For a long time, I was running a 7447 @ 1.5GHz (512k 1.5GHz L2, no L3) but I was still experiencing lag in a few of the more demanding SuperNintendo and Gameboy color games we play (Kirby and Shantae spring to mind). Anyway, I got tired of the fact that I couldn't sleep the machine no matter what combination of 3rd party enabler/multiprocessor plugin/energy saver settings I tried.

So I put in an older OWC 7455 clocked at 1.2GHz (150 x 8 ) with 2MB SDR L3. As expected, sleep now works great! However, what I didn't expect was how much faster the emulators were... It was night and day. Games which had been glitchy and dropping down to 45fps now run consistently at 60fps, flawlessly. I really didn't expect this because the L3 cache is running at 5:1, or 240MHz... That's only 1.5x the RAM speed (and CAS 2 dammit!).
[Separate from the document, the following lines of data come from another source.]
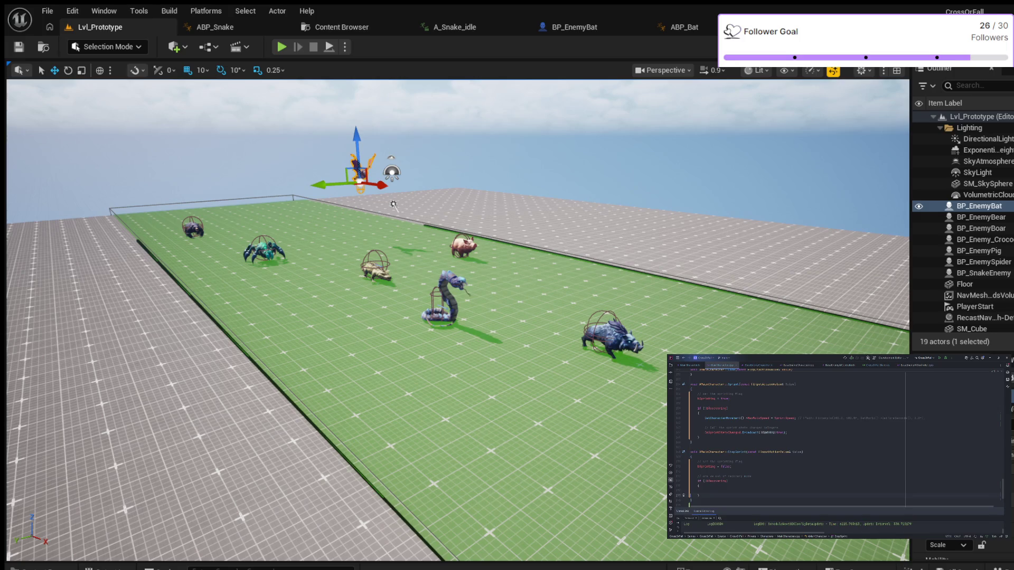
pyautogui.press('ctrl+v')
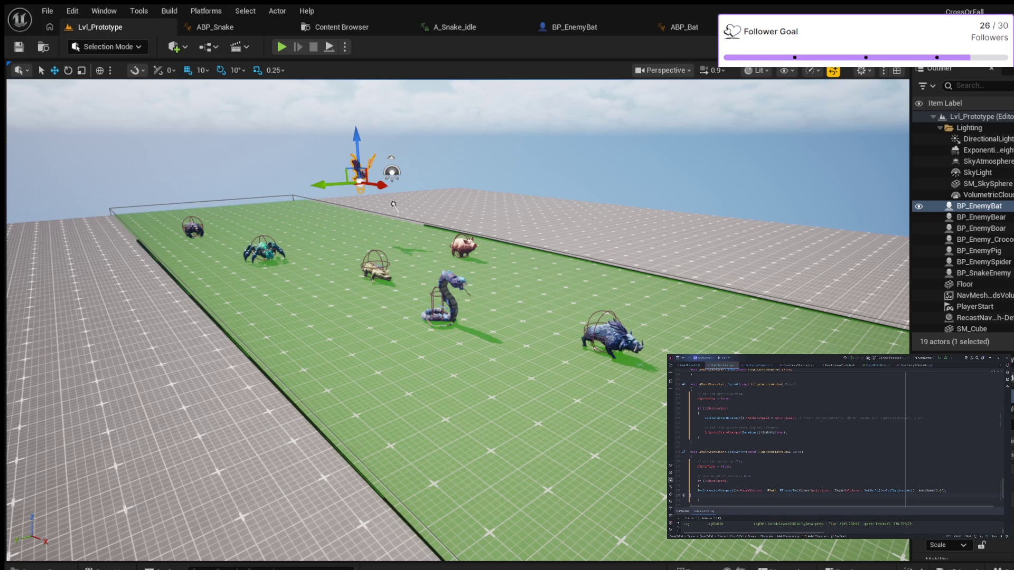
pyautogui.press('Delete')
pyautogui.press('Home')
pyautogui.press('Tab')
pyautogui.press('End')
pyautogui.press('Return')
pyautogui.press('Return')
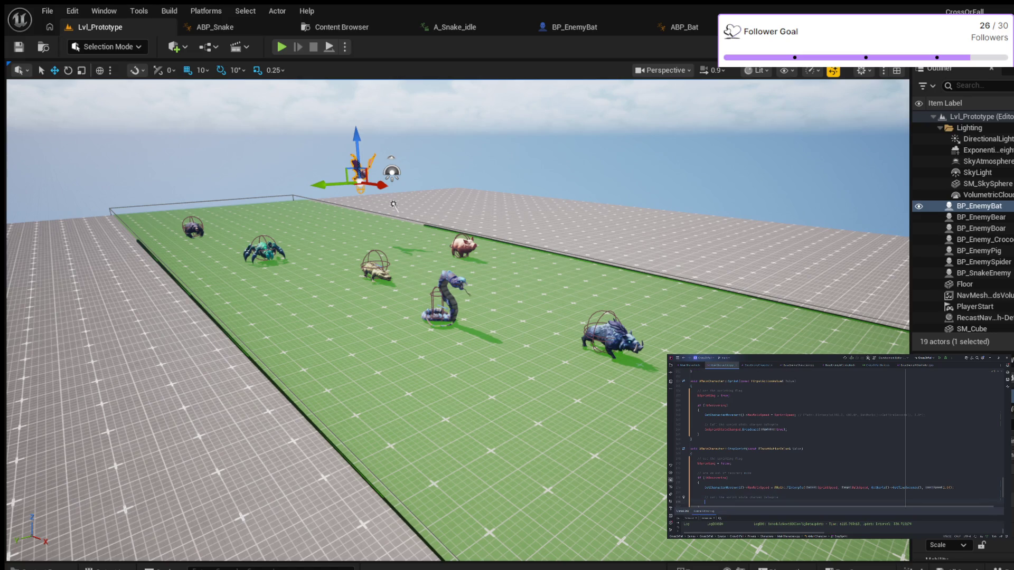
# Add OnSprintStateChanged.Broadcast(false) inside StopSprint's recovery block
pyautogui.write('OnSprintStateChanged.Broadcast(')
pyautogui.press('Tab')
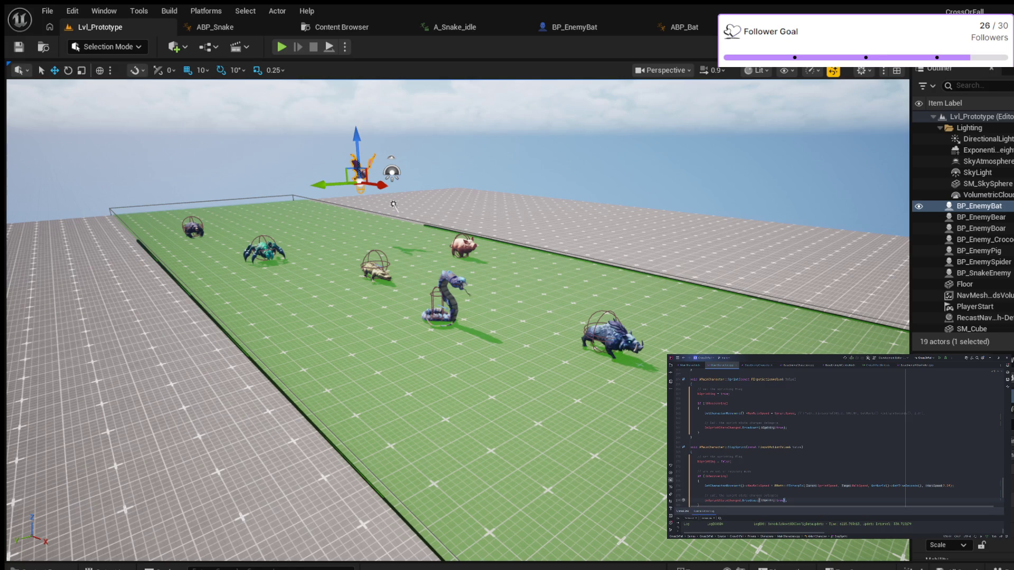
pyautogui.press('BackSpace')
pyautogui.press('BackSpace')
pyautogui.press('BackSpace')
pyautogui.write('false')
pyautogui.scroll(-1, 815, 439)
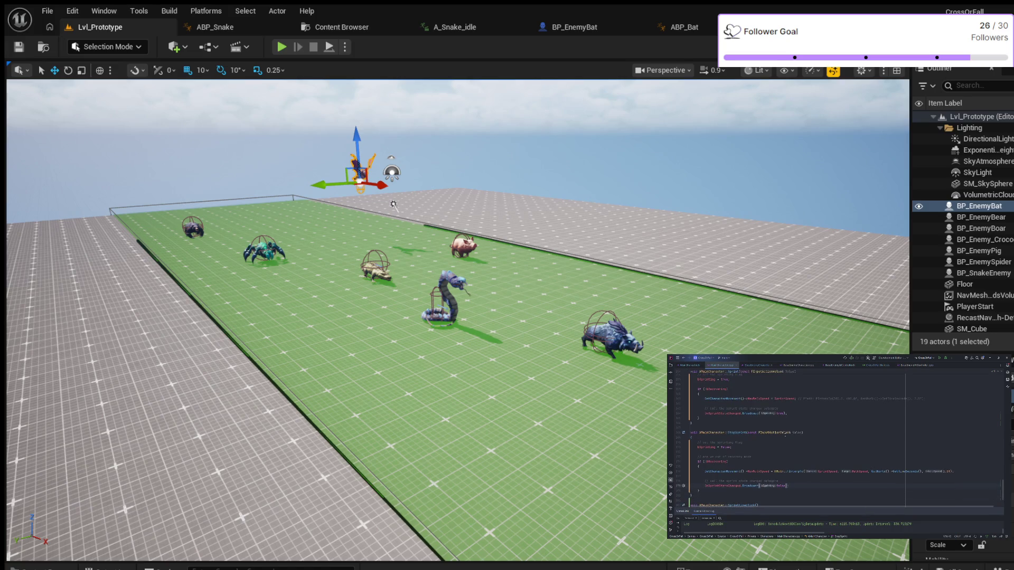
pyautogui.scroll(2, 791, 436)
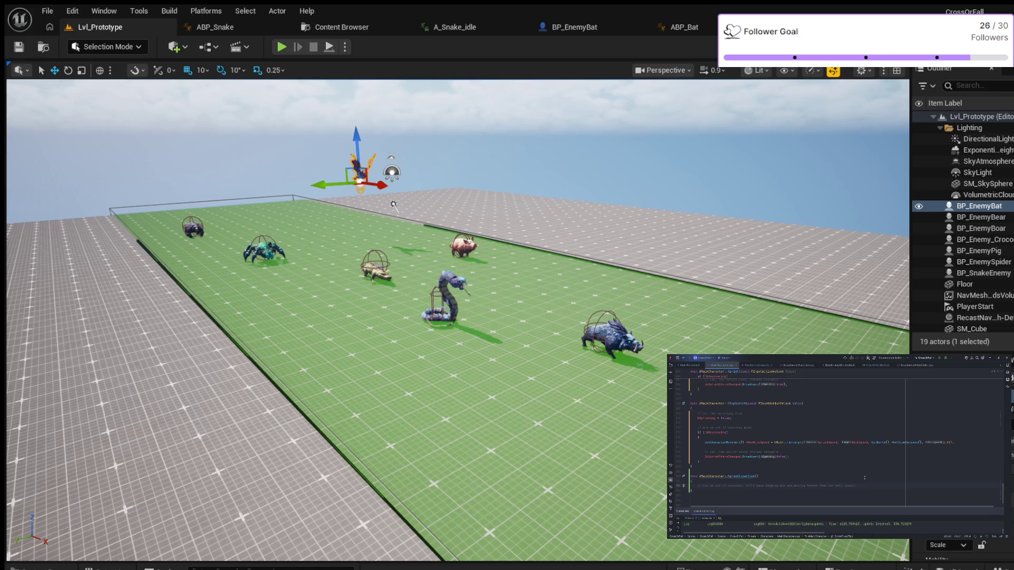
# Write the if condition bSprinting && !bRecovering && speed > WalkSpeed and open its brace block
pyautogui.write('if (')
pyautogui.press('Tab')
pyautogui.press('Tab')
pyautogui.write('&&')
pyautogui.press('BackSpace')
pyautogui.write('WalkSpeed')
pyautogui.press('End')
pyautogui.press('Return')
pyautogui.write('{')
pyautogui.press('Return')
pyautogui.press('Return')
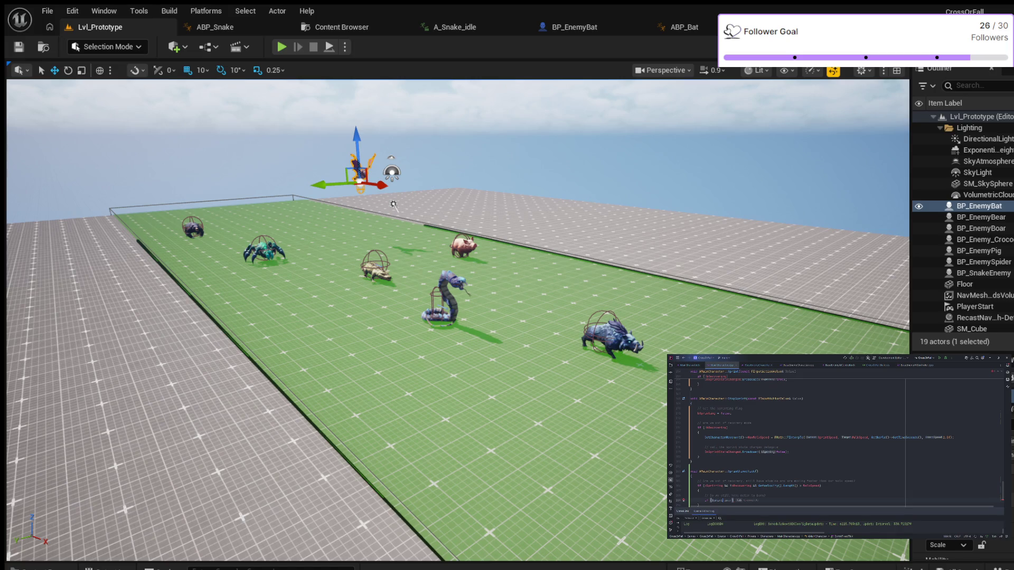
# Finish another if condition line and open a brace block below it
pyautogui.write('in')
pyautogui.write('g')
pyautogui.write(')')
pyautogui.press('Return')
pyautogui.write('{')
pyautogui.press('Return')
Maybe OS/X is different, I don't know. As it stands though, for me in my ultimate-retro home-theatre (1360x768 37" : ) setup, a 7557 with L3 would be epic.

 

highlandcattle

Well-known member
I'm just glad I have level 3 cache on my 25 euro Quicksilver that is now my main machine. (Replacing my cube 450MHZ!) :eek:)

 

Cory5412

Daring Pioneer of the Future
Staff member
I thought this had been said, but I'll go ahead and put this here: Each revision of the PowerMac G4, Apple had a cheap/crappy one, and by about halfway through (Especially with the no-cache Quicksilver 2002 models) it had been noted somewhere that the cheap/no-cache models were probably a nod toward the education users and home users who were not going to notice the difference.

Of course, eventually the eMac came out, but there's always someone there to remind me that sometimes you just /need/ the swappable graphics card, multiple hard disks and 3 PCI slots, even though you're buying a G4 with no cache, so I'm sure there are fringe situations where it was better to buy the tower with no cache than the eMac. [:p] ]'>

Other situations I can think of are generic office tasks and situations where the computer had accidentally been bought by a home user instead of an iMac (or the later eMacs that were sold to consumers as well.)

Also, cache memory is the most expensive kind of memory, I would not be surprised if it actually shaved a bit more off the cost of the machine(s, all of them listed here) than we're giving Apple credit for.

 

z180

Well-known member
1.Nintendo did the same mistake on the Gamecube and Wii,only 256 kb cache.

2. A CPU upgrade manufacturer found out that there is only a minimal speed gain if they use a DDR RAM cache on a G4.

 

Unknown_K

Well-known member
Some cache helps a lot, but after a specific amount adding more does very little.

If you look at PCI powermacs the CPU upgrades with 1MB cache are much faster then the ones with 512K cache, no cache would be slow as dirt (like the original 233 Wallstreet CPUs with nocache).